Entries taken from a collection
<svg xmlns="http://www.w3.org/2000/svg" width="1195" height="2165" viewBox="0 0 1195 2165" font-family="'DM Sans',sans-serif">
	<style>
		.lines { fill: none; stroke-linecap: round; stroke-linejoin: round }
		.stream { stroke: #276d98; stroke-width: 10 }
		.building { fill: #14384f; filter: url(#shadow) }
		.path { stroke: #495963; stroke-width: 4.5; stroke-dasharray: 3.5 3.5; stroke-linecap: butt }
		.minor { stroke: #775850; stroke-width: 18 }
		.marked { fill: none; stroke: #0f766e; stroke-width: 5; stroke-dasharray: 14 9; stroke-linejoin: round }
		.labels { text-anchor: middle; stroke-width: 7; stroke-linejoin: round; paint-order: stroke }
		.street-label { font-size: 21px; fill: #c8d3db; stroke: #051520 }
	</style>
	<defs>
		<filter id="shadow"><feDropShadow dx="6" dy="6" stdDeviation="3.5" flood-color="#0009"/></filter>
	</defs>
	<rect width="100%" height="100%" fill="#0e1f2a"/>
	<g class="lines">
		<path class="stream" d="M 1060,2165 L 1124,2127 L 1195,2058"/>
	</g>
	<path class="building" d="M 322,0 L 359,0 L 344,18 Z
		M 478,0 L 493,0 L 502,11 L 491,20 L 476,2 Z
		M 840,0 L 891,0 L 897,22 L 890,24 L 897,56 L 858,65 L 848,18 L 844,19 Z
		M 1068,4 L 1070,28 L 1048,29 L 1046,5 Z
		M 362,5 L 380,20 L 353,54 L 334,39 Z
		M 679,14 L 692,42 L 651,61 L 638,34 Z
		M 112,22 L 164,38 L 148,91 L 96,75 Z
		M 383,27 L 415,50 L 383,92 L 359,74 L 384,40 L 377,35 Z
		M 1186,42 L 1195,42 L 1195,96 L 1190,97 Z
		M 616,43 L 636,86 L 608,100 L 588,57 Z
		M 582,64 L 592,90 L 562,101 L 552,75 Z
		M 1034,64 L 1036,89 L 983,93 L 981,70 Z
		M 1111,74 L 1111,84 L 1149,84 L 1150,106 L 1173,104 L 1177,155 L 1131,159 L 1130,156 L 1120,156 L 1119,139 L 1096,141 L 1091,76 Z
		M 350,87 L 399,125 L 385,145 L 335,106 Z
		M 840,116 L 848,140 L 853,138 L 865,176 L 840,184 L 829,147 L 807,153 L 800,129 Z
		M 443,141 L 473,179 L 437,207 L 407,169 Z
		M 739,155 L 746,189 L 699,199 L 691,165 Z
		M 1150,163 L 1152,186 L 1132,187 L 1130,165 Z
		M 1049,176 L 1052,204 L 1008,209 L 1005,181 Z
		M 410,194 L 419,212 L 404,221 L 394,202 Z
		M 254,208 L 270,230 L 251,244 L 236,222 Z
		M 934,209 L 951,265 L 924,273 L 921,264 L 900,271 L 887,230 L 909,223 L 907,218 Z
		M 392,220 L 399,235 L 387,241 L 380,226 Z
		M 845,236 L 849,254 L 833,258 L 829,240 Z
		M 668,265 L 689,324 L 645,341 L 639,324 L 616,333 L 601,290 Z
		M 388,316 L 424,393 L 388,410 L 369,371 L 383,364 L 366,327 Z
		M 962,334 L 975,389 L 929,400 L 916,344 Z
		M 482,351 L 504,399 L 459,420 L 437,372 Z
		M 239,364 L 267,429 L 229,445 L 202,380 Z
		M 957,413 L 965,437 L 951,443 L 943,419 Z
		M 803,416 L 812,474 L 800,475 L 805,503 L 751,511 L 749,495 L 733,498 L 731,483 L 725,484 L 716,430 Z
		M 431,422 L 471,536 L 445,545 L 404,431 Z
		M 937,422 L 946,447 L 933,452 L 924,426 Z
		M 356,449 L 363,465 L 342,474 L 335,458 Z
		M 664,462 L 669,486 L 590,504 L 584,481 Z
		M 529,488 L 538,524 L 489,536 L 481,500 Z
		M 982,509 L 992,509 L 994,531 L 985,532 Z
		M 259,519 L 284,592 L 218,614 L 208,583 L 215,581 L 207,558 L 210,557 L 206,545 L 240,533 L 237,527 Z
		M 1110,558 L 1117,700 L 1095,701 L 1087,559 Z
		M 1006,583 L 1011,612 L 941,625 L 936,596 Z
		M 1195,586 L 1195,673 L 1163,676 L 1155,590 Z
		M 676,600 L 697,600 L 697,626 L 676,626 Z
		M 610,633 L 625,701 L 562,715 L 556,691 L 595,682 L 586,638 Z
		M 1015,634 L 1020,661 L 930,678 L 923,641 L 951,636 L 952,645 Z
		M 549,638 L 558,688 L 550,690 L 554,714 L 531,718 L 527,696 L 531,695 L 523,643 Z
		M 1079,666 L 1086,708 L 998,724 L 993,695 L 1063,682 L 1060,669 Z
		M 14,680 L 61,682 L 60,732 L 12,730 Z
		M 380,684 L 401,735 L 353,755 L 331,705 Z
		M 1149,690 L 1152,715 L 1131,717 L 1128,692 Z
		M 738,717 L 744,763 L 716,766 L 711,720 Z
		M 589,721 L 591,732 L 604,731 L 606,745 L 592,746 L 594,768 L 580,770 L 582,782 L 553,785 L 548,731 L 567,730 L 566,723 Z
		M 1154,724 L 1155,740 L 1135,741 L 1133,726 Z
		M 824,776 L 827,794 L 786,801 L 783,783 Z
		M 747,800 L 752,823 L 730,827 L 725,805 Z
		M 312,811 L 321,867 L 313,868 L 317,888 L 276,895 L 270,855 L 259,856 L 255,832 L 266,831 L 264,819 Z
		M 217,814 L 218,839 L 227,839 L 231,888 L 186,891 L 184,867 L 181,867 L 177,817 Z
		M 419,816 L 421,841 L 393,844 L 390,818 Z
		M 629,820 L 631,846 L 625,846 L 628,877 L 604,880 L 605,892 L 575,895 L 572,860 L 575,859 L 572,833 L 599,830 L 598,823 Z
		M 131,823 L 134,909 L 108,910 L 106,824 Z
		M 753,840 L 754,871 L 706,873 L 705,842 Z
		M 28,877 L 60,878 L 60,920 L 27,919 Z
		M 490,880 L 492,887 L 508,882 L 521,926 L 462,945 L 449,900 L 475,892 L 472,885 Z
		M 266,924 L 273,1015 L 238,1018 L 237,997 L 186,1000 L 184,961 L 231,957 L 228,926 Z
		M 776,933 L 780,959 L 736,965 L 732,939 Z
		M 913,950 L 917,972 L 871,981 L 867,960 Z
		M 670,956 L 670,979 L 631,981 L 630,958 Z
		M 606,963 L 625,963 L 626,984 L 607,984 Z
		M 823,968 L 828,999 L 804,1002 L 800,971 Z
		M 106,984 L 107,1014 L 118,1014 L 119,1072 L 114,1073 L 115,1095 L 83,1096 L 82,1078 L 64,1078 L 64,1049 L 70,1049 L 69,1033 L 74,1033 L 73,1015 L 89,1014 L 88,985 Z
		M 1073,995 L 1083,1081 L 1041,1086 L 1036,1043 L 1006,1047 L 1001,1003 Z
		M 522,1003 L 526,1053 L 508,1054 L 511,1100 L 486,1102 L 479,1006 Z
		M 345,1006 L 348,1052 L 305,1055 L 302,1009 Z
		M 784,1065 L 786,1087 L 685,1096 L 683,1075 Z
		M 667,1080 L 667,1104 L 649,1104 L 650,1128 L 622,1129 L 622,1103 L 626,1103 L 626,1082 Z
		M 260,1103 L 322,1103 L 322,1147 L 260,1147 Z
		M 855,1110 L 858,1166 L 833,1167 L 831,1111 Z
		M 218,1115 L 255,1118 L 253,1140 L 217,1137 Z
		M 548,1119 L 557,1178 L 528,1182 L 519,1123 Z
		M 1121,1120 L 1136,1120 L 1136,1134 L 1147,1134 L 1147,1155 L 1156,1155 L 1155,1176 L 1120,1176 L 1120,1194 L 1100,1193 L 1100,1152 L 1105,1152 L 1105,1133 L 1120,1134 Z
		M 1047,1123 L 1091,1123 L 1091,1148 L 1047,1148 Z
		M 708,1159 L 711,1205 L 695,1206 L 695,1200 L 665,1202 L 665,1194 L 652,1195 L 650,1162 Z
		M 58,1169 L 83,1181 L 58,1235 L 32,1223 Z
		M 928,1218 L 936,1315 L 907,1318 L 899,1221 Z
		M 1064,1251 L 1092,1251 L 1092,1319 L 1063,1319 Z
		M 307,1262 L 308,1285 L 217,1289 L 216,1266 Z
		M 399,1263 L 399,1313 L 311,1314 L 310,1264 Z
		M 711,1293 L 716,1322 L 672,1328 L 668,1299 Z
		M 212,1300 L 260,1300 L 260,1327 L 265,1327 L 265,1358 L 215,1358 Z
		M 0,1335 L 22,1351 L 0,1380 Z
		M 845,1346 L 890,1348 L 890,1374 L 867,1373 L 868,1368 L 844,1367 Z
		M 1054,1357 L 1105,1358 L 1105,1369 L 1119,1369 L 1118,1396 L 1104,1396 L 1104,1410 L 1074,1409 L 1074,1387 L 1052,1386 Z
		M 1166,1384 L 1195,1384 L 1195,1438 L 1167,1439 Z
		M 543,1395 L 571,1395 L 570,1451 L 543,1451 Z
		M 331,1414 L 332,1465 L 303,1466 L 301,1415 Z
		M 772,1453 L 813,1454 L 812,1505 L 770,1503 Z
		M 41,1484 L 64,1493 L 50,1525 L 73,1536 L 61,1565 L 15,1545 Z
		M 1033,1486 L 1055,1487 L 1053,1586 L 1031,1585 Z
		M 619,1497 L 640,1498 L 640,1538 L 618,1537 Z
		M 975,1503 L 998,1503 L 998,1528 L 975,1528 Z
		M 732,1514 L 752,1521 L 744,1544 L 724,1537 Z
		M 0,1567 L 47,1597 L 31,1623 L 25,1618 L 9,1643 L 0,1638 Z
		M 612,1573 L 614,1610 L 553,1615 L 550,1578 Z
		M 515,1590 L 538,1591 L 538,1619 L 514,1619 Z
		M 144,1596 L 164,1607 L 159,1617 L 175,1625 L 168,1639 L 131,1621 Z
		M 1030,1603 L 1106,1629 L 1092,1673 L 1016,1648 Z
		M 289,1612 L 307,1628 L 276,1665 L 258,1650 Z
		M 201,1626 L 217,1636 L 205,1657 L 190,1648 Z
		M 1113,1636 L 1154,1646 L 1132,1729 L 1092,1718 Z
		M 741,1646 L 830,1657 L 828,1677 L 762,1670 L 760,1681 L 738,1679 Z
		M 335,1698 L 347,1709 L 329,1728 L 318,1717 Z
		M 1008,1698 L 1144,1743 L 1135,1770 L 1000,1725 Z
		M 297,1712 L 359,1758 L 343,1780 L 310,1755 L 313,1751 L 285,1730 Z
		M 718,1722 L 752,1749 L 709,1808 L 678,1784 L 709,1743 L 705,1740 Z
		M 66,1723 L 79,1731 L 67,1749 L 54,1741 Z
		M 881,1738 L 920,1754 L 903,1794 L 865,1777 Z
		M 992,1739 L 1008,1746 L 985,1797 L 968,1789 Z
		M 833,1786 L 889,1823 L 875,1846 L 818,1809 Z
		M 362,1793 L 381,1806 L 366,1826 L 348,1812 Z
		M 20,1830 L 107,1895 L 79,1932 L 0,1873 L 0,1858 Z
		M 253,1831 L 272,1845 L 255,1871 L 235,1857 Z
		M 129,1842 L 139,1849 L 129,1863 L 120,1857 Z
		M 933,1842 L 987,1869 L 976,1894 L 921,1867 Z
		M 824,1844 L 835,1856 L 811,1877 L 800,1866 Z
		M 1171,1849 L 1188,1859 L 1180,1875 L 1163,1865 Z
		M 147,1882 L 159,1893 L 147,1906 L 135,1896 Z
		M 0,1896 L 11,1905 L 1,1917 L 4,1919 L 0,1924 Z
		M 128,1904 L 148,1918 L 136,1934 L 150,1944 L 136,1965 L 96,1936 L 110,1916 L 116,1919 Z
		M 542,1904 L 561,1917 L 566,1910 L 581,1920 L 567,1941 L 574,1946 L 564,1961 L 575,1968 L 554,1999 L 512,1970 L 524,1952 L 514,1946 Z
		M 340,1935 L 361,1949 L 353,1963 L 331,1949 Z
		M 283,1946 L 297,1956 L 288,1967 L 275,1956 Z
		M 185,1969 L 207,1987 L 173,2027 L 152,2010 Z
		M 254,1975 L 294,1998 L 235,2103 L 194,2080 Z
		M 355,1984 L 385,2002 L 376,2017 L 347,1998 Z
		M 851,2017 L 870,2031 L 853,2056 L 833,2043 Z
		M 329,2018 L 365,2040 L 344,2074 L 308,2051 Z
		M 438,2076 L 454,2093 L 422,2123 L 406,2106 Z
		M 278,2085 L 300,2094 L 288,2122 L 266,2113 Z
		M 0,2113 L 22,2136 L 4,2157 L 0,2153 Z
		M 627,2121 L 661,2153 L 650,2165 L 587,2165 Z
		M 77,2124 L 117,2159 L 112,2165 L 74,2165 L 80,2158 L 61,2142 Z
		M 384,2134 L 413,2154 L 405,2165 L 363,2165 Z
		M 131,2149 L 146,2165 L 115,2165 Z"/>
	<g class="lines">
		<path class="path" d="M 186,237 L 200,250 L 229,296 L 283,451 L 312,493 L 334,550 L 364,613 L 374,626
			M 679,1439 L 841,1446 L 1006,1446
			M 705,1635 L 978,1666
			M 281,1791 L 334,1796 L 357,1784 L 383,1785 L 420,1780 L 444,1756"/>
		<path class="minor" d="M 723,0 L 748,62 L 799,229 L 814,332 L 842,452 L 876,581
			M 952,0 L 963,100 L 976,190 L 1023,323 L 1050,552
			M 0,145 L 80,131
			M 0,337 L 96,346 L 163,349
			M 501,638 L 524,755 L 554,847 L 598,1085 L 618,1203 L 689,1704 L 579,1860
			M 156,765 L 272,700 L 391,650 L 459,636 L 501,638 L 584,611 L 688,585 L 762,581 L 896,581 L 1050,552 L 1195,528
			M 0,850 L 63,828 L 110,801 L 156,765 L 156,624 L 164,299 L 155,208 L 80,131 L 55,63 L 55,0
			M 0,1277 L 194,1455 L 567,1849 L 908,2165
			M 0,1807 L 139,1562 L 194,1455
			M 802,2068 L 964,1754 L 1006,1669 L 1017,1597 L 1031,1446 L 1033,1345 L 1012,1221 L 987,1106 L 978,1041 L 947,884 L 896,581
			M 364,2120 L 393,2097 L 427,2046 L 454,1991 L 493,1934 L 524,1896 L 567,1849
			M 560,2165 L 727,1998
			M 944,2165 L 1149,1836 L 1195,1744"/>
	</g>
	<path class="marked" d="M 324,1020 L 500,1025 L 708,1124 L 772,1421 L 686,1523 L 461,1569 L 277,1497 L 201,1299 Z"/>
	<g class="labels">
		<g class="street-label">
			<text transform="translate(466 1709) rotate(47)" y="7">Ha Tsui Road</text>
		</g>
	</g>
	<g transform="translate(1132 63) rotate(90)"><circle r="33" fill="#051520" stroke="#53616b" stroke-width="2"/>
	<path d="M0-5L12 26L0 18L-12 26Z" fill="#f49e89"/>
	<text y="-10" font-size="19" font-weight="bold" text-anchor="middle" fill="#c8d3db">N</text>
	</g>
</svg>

* _Directions_: Your task is to copy each line of the data above that holds "linecap".

* _Result of the exercise_:
		.lines { fill: none; stroke-linecap: round; stroke-linejoin: round }
		.path { stroke: #495963; stroke-width: 4.5; stroke-dasharray: 3.5 3.5; stroke-linecap: butt }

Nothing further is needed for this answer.